Centrist calmará sus miedos y dudas.
A la vez, Los sectores más izquierdistas de los EEUU también se movilizarán
para elegir, quizás por primera vez en la historia, a alguien que perciben como
uno de ellos. Cuando escuchan a Mr. Centrista argumentan que es sólo una
inteligente estrategia para hacerse con los resortes del Estado, y entonces
proceder a transformar la cultura política del país, como
Reagan hizo en los años 80.
Para estos grupos, la prueba irrefutable del pedigrí progresista de
Obama es su oposición a la guerra de Irak. Tiene su lógica. No hay que
olvidar que en este país quienes se opusieron a la guerra de Irak en plena
fiebre patriótica, en 2003, fueron los de siempre. Los mismos que se opusieron a
la I Guerra Mundial, y la del Vietnam: la izquierda transformadora, los
pacifistas, y las sectas cristianas cuáquera y menonita.
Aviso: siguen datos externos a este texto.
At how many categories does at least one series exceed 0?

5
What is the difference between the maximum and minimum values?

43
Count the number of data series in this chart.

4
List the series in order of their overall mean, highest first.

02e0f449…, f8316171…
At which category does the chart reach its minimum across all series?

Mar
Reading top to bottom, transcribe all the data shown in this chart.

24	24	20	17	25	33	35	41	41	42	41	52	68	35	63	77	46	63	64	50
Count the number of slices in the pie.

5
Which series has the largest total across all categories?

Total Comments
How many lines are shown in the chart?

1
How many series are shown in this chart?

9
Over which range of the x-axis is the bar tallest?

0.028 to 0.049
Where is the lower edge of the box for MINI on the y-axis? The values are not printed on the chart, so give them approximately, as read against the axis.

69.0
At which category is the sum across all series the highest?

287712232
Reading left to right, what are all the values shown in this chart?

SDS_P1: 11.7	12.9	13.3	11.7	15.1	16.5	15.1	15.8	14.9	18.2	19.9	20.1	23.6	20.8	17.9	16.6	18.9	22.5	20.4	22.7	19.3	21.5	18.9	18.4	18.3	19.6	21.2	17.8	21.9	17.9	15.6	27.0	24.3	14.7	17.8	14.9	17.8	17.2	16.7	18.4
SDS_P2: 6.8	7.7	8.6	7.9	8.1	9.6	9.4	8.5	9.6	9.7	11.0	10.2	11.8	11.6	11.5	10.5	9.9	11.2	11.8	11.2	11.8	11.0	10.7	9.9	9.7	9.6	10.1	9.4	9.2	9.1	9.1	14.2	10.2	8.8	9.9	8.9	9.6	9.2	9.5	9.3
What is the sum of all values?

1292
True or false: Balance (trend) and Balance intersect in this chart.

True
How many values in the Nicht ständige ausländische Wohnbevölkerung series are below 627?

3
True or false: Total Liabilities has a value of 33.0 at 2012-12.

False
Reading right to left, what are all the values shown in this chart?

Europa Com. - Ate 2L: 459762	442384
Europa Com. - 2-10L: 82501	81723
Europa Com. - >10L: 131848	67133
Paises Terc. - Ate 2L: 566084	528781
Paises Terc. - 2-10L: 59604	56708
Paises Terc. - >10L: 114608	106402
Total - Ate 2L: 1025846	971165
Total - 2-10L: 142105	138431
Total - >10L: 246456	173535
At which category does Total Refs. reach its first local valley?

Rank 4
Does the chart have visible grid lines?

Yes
Seguramente, sólo conoceremos al verdadero Obama si gana las próximas
elecciones. Será entonces cuando algunos de sus seguidores, a derecha o
izquierda, tendrán una gran decepción. O quizás no. No se puede descartar que
sea capaz de mantener su esquizofrenia ideológica en la Casa Blanca,
aunque será mucho más difícil que ahora. Requerirá un verdadero ejercicio de
presitidigitación. De conseguirlo, habrá que reconocer una cosa: la astucia de
Obama y su intuición política habrán demostrado ser algo fuera de lo común.